Invisibilité, garder l’équipe unie, mener à bien sa mission : cela vous rappelle-t-il quelqu’un? Et si on vous parlait de la cadre intermédiaire?

Elle se trouve, elle aussi, au milieu de l’action, au milieu de la chaîne de responsabilités, et, littéralement, au milieu de l’organigramme. Elle joue un rôle de pivot : elle implémente les stratégies et les décisions venues d’en haut, tout en veillant à la performance et au développement des gens sous son leadership.

La cadre intermédiaire a beau se trouver au centre, elle passe encore trop souvent sous le radar. Comment cela est-il possible? Est-ce un super pouvoir ou une malédiction?

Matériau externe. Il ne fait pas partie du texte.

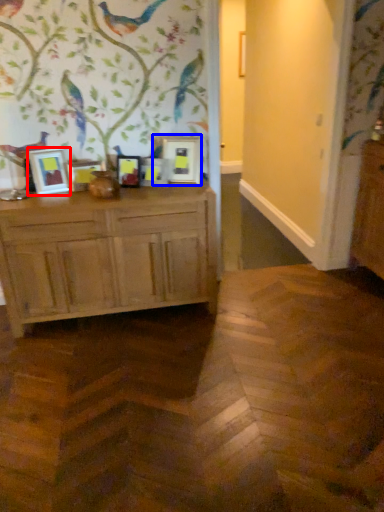
Question: Which point is further to the camera, picture frame (highlighted by a red box) or picture frame (highlighted by a blue box)?

Choices:
 (A) picture frame
 (B) picture frame

Answer: (B)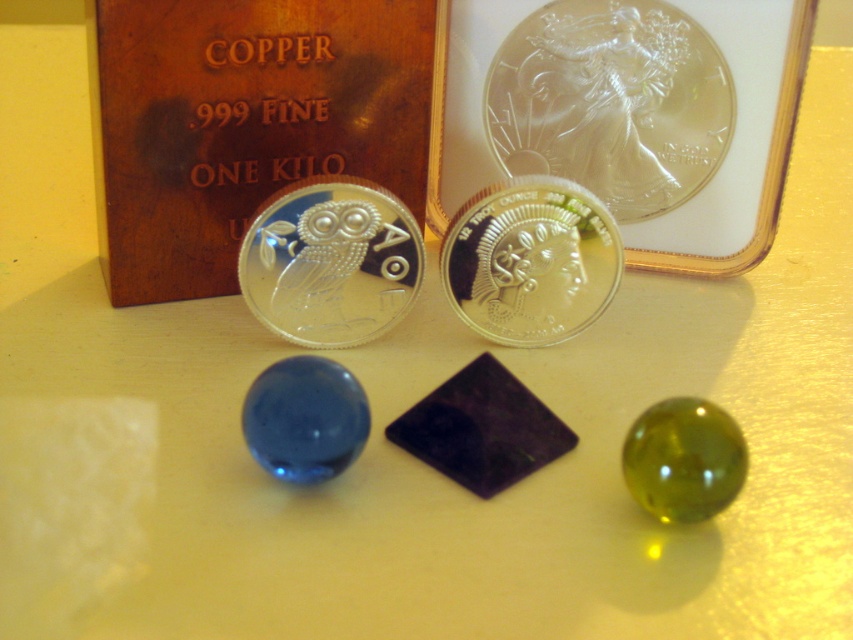
Question: Which object is the farthest from the silver/glossy coin at center?

Choices:
 (A) clear glass coin at upper center
 (B) satin silver coin at center

Answer: (A)

Question: Can you confirm if clear glass coin at upper center is positioned above silver/glossy coin at center?

Choices:
 (A) yes
 (B) no

Answer: (A)

Question: Can you confirm if clear glass coin at upper center is positioned below satin silver coin at center?

Choices:
 (A) no
 (B) yes

Answer: (A)

Question: Is clear glass coin at upper center above satin silver coin at center?

Choices:
 (A) yes
 (B) no

Answer: (A)

Question: Which object is farther from the camera taking this photo?

Choices:
 (A) satin silver coin at center
 (B) clear glass coin at upper center

Answer: (B)

Question: Among these points, which one is farthest from the camera?

Choices:
 (A) (572, 6)
 (B) (577, 240)

Answer: (A)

À l’instar de la Femme Invisible, seule représentante de son genre au sein de son équipe, la cadre intermédiaire est en infériorité face à ses homologues masculins. En effet, même si la situation tend à lentement s’améliorer, en 2020, les femmes n’occupaient que 38% des postes de gestion aux États-Unis et 37% de ces mêmes fonctions dans l’Union européenne. Cette faible représentation se répercute aux échelons supérieurs, le bassin de candidates à promouvoir étant drastiquement moindre que celui des hommes. Avec le temps, l’écart qui se creuse devient irrécupérable… et l’invisibilité persiste.

La cadre intermédiaire doit également composer avec le fait que ses bonnes performances ne se traduisent pas en reconnaissance, mais en… oubli. En effet, selon un récent sondage, 75% des gestionnaires interrogés (hommes et femmes) considéraient que plus le temps avançait, moins leur organisation se souciait d’eux. Parce qu’ils excellent, ils disparaissent des préoccupations de leurs supérieurs, (sur)occupés ailleurs. Cela confirme un constat que font plusieurs femmes à cette étape de leur carrière : le talent et les résultats ne suffisent pas pour se démarquer et progresser.

Quel paradoxe tout de même de passer inaperçue parce que l’on est courageuse, assidue, excellente.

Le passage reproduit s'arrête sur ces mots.